START GIVEN DATA

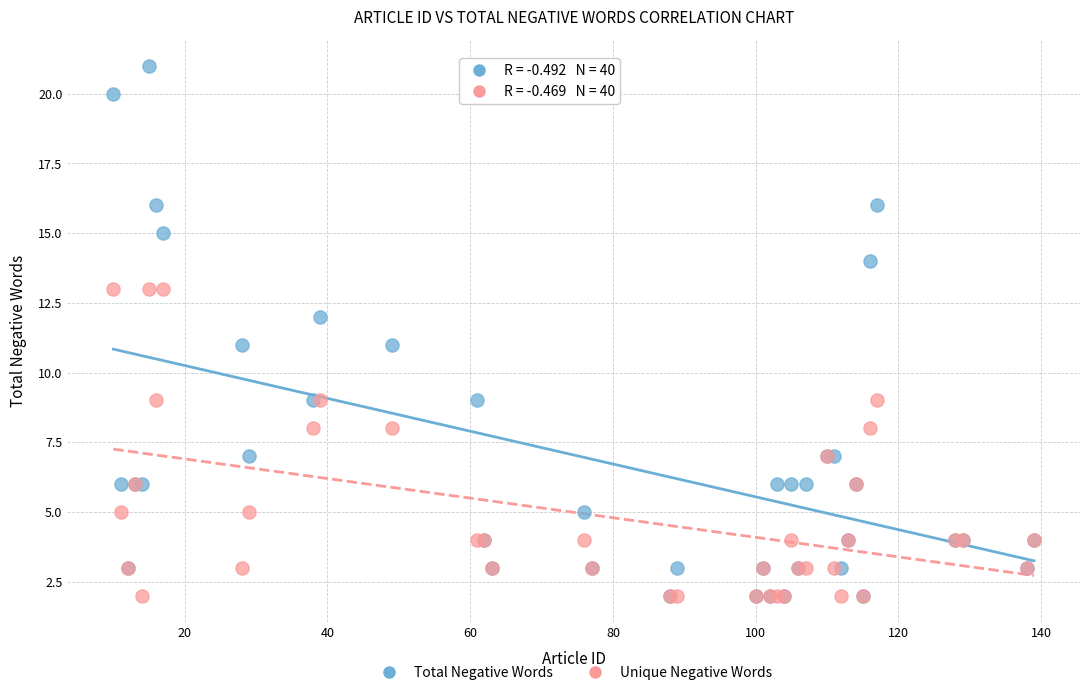

Which series has the widest spread of Y values?

Total Negative Words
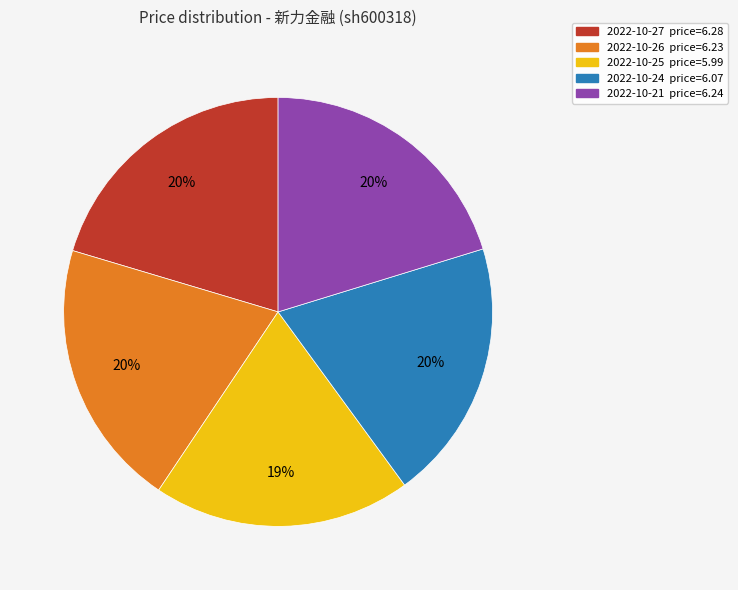

Does 2022-10-24 represent more than half of the total?

No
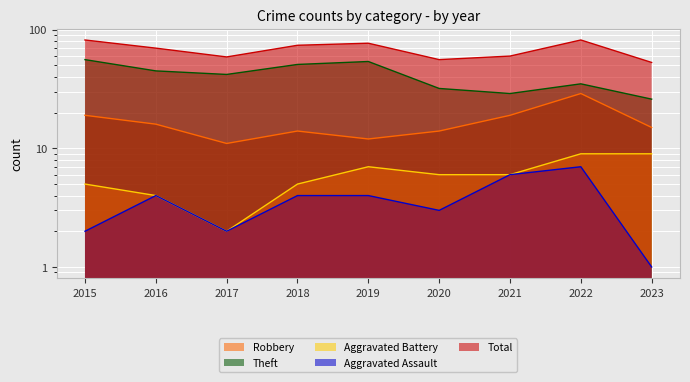

True or false: Theft and Total cross at least once.

False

END GIVEN DATA

**TASK ITEM:**
Return all the records above word for word, with the pictures left out.

**THE ANSWER:**
Which series has the widest spread of Y values?

Total Negative Words

Does 2022-10-24 represent more than half of the total?

No

True or false: Theft and Total cross at least once.

False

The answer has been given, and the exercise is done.